所给材料 ::

---

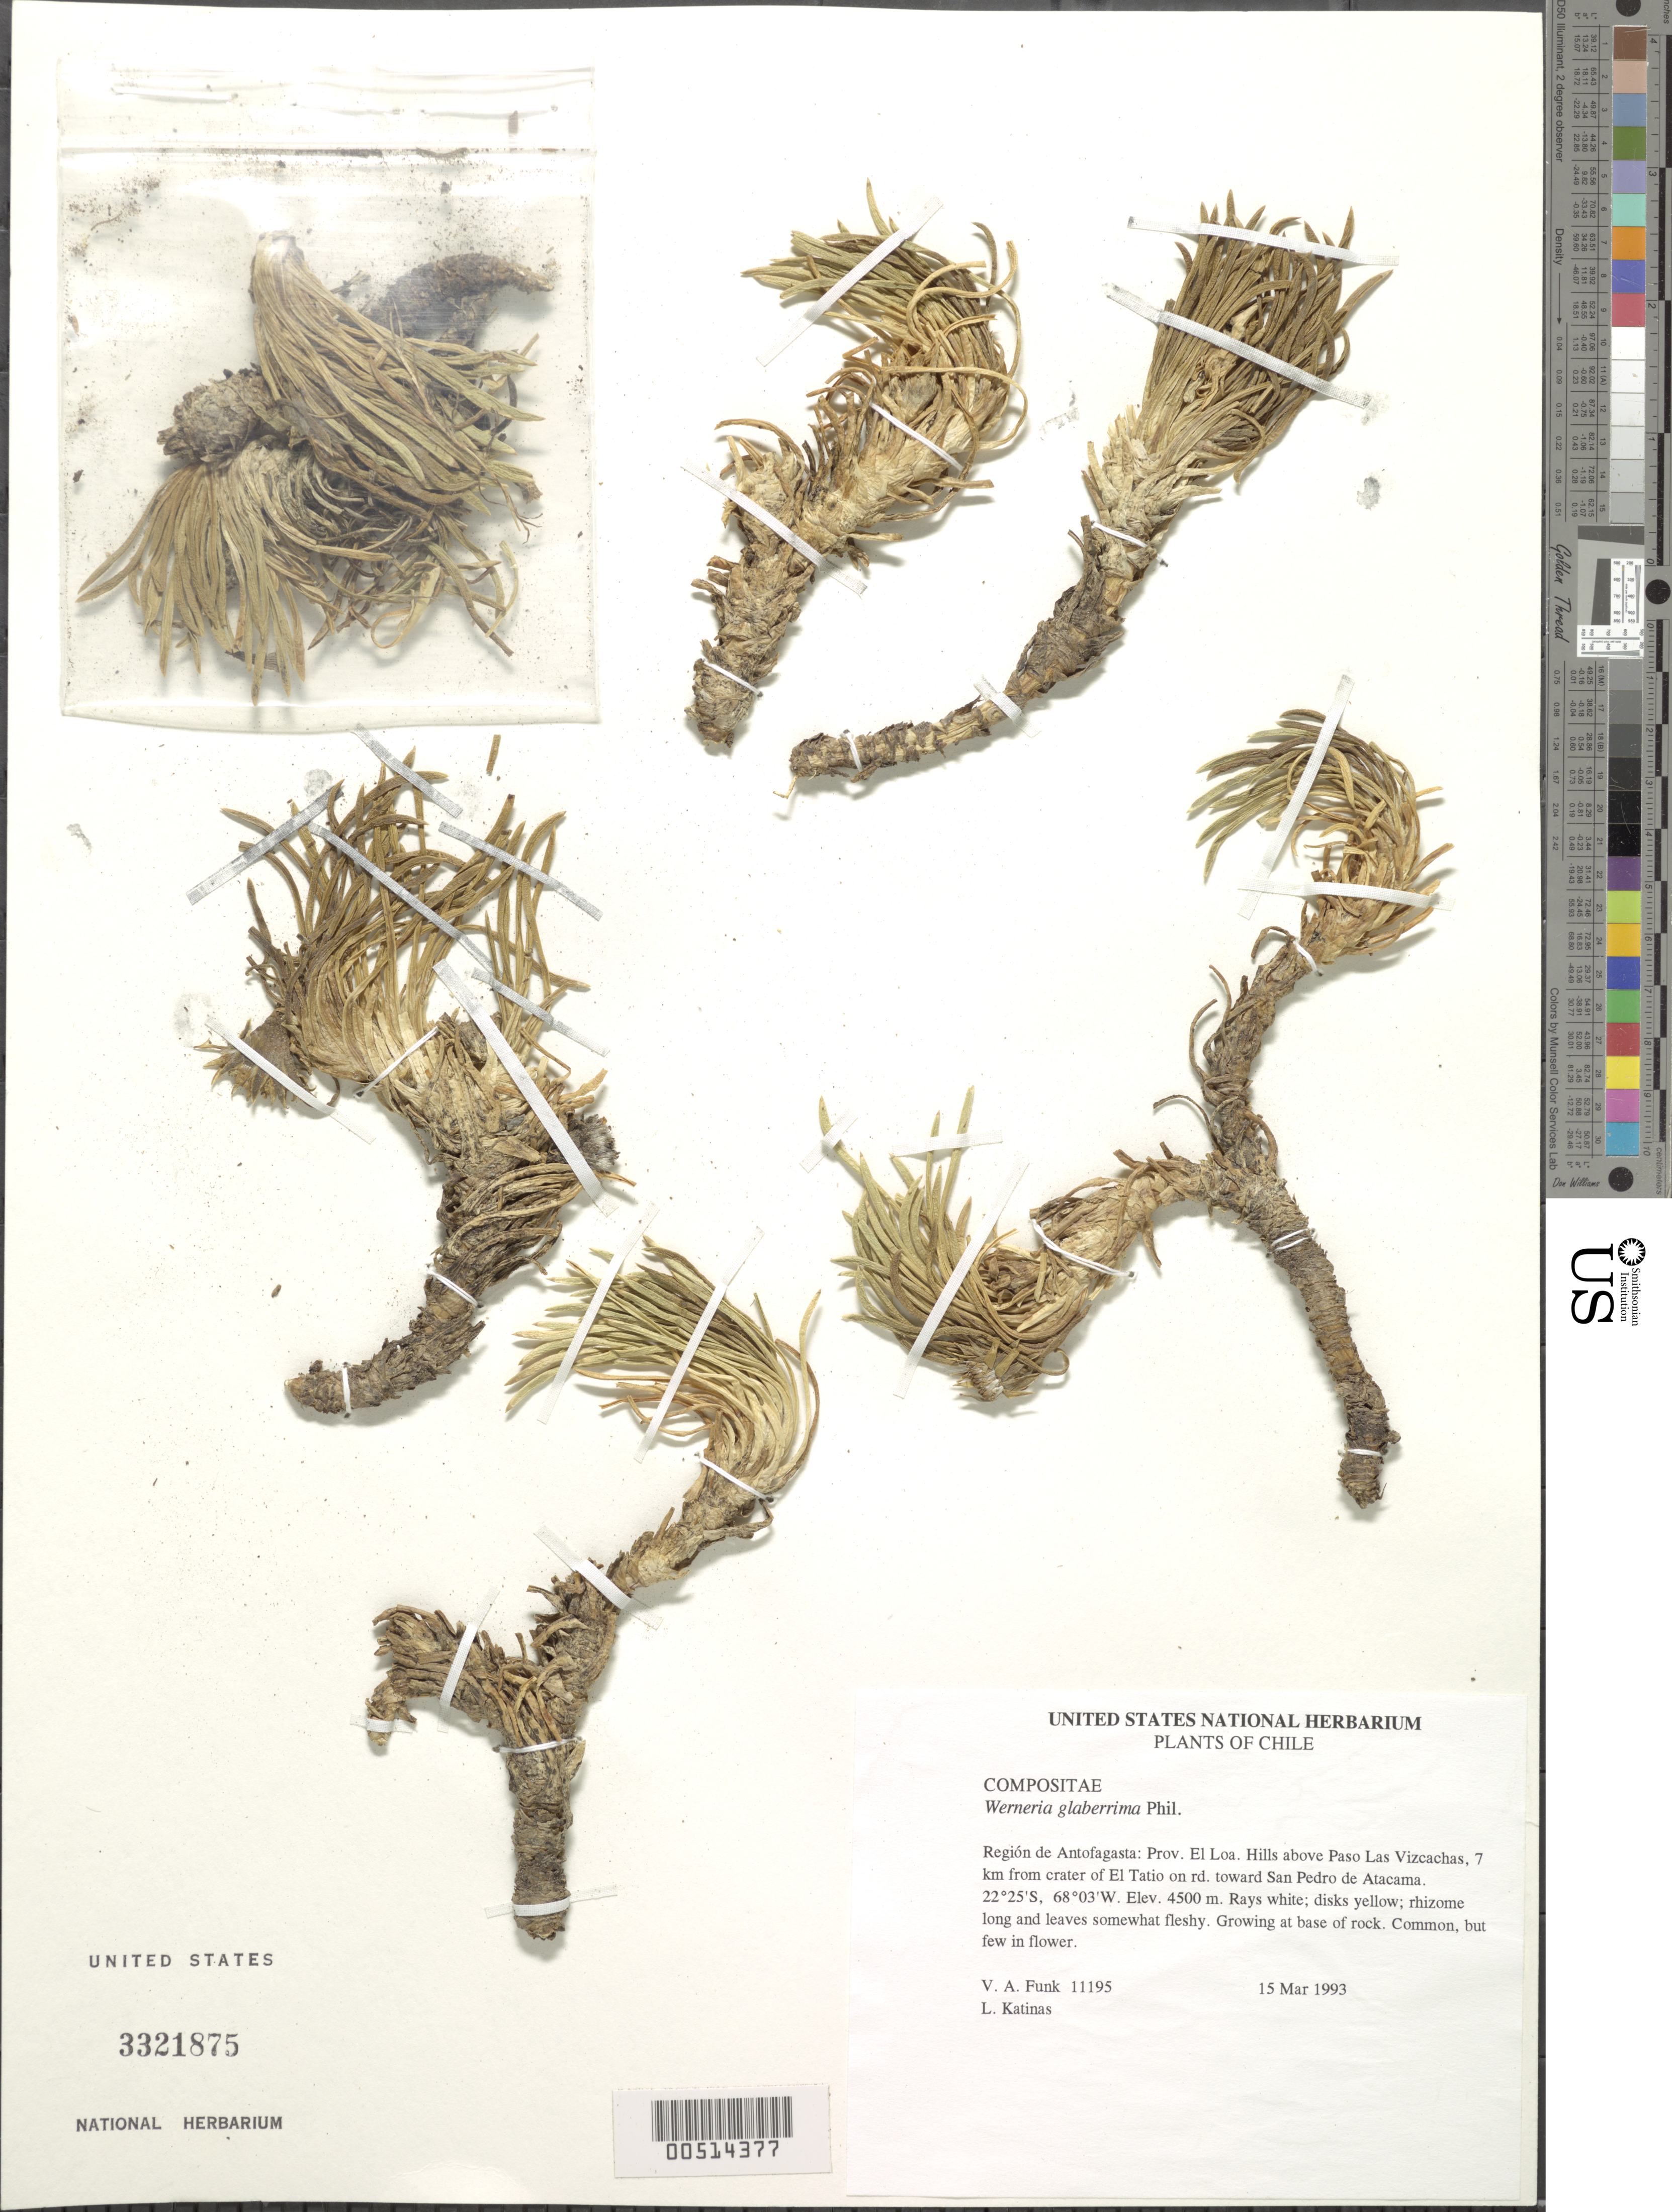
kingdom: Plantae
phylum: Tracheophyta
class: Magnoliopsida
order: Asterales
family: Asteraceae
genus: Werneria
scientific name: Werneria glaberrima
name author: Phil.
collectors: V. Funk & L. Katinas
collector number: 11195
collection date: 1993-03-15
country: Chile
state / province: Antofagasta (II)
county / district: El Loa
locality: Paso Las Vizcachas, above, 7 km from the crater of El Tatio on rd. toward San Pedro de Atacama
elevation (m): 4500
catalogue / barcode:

---

任务要求 :: 把上面材料里的每一行原样抄写下来，图片不用写。

任务答案 ::
kingdom: Plantae
phylum: Tracheophyta
class: Magnoliopsida
order: Asterales
family: Asteraceae
genus: Werneria
scientific name: Werneria glaberrima
name author: Phil.
collectors: V. Funk & L. Katinas
collector number: 11195
collection date: 1993-03-15
country: Chile
state / province: Antofagasta (II)
county / district: El Loa
locality: Paso Las Vizcachas, above, 7 km from the crater of El Tatio on rd. toward San Pedro de Atacama
elevation (m): 4500
catalogue / barcode:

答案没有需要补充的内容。